Search code examples
c#ssisxslcompiledtransform

XslCompiledTransform: how to read the transformed text, without saving to file


Input: My input files are XML files. They are read by the foreach file enumerator in SSIS.

Process: An SSIS script component (C#) reads the file name from the variable. I created an XSL file for transforming the XML into the format necessary. The script task uses the XSL file, and transforms XML files (to text)

Here is the piece of code I used:

public override void CreateNewOutputRows()
{
    XslCompiledTransform transformer = new XslCompiledTransform();
    transformer.Load(_xsltFile);
    transformer.Transform(_fileName, @"C:\macro3\outputTestFile.txt");
}

Problem:

As expected, this writes the transformed text content to the mentioned output file. I want to read through each line, process it, and load to database.

Now, writing to a file, reading it again is an overhead.

Is there a way I can read the transformed content into any object and iterate over it (without actually writing to a file)? Like a Stream or something?

Alternatively:

Though SSIS "XML Task" has "Operation Type = XSLT" feature, it is not reading the XML if the "SourceType" is variable and I give file name with path in the variable. It is expecting the XML content in the variable. Any work around possible?

Please ask for specific details in comments, so I can update accordingly. Thank you.
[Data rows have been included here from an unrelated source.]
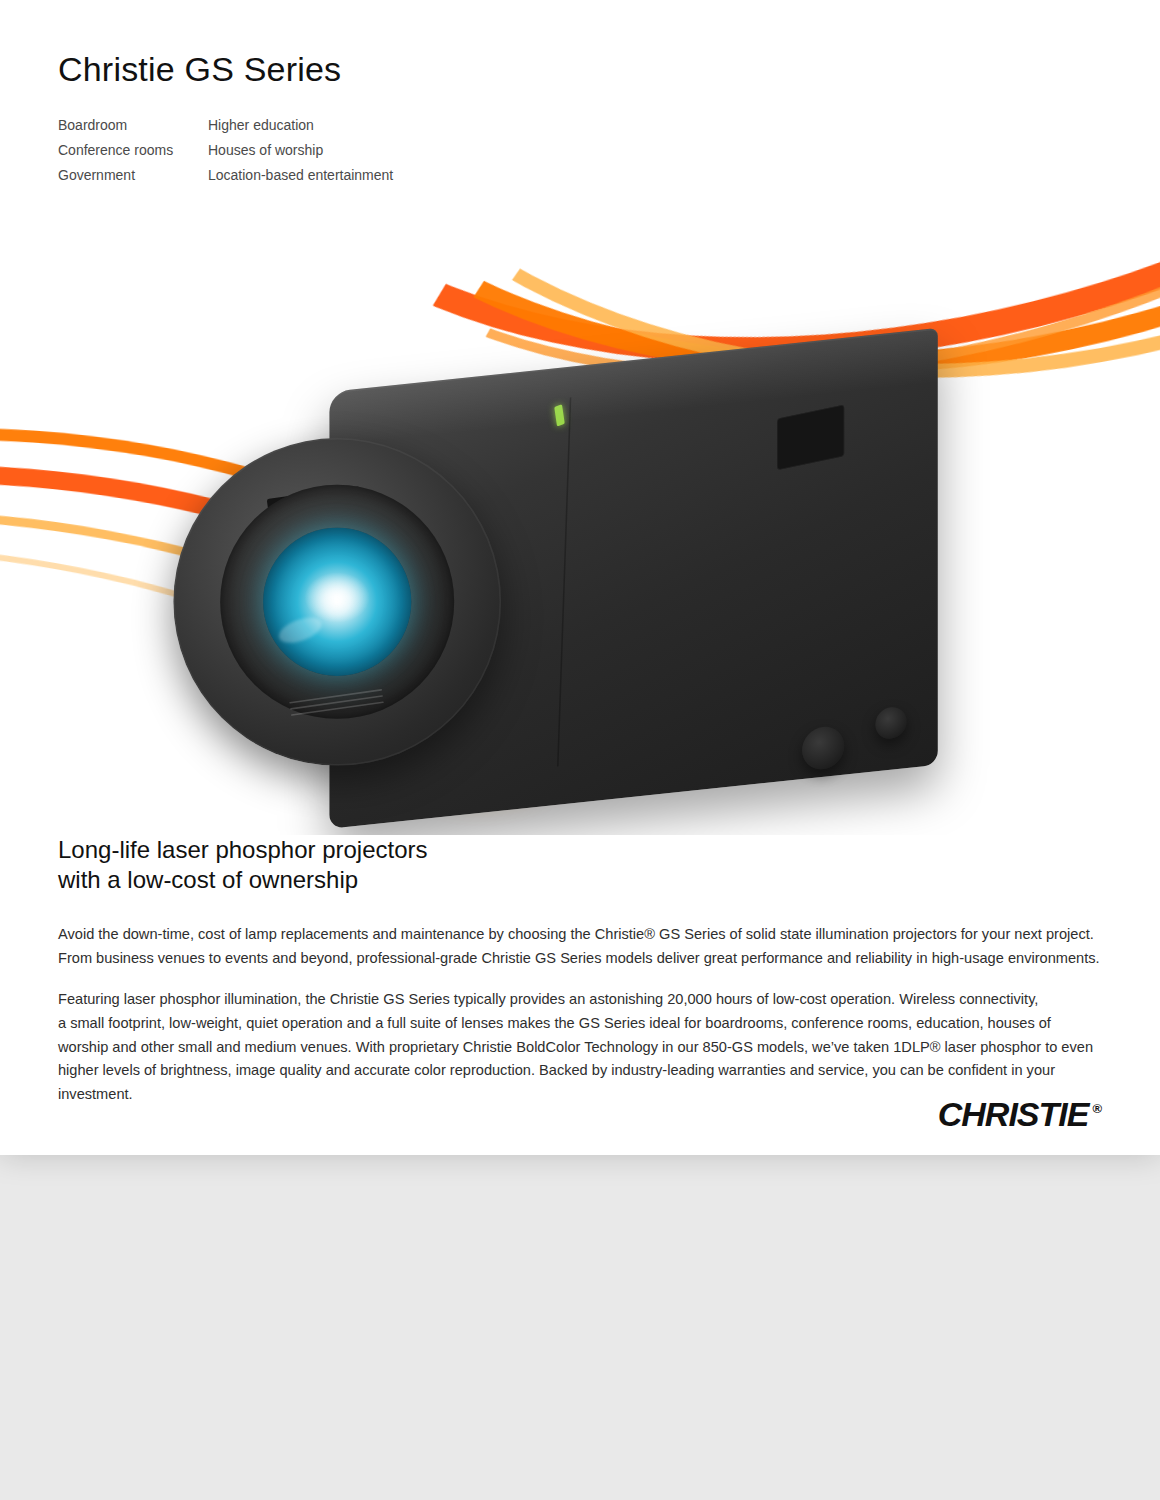Christie GS Series
Boardroom
Higher education
Conference rooms
Houses of worship
Government
Location-based entertainment
Long-life laser phosphor projectors
with a low-cost of ownership
Avoid the down-time, cost of lamp replacements and maintenance by choosing the Christie® GS Series of solid state illumination projectors for your next project. From business venues to events and beyond, professional-grade Christie GS Series models deliver great performance and reliability in high-usage environments.
Featuring laser phosphor illumination, the Christie GS Series typically provides an astonishing 20,000 hours of low-cost operation. Wireless connectivity,
a small footprint, low-weight, quiet operation and a full suite of lenses makes the GS Series ideal for boardrooms, conference rooms, education, houses of worship and other small and medium venues. With proprietary Christie BoldColor Technology in our 850-GS models, we’ve taken 1DLP® laser phosphor to even higher levels of brightness, image quality and accurate color reproduction. Backed by industry-leading warranties and service, you can be confident in your investment.
CHRISTIE®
I am not able to edit the Expressions of the XML task as shown in the imageenter image description here


Solution

  • Instead of using the Script Task, use a Data Flow. The Data Flow is for transforming streams of data in memory, so sounds like exactly what you're after.

    A couple of options:

    1. If the transformations you need to do aren't too complex, you could set up an XML Source and use an expression so that the source uses the file path variable as its connection string. Once you've done that you can add any further components you need to carry out transformations, and then your database destination.
    2. If the transformations are more complex and you want to use the XSL, you could use a Script Component as a source in the Data Flow, and code picking up the XML and XSD, and carrying out the transform. Here's an example of carrying out the transform and getting the rows of data into memory instead of into a file. MSDN lists all of the overloads available, if that isn't the best direction for you. You would then pass the resultant rows as output into the rest of the Data Flow, and from there you could go directly to a database Destination Component.

    Either way, make sure you set the destination to "fast load" to speed things up.


    While you won't need it if you decide to do this entirely in a Data Flow, as far as the XML Task goes, you need to use File connection as the source instead of Variable. MSDN notes that Variable is only for use with a variable that holds the XML content. You'll need to set up an expression in the same way you would for any file source, and pass the file path variable in.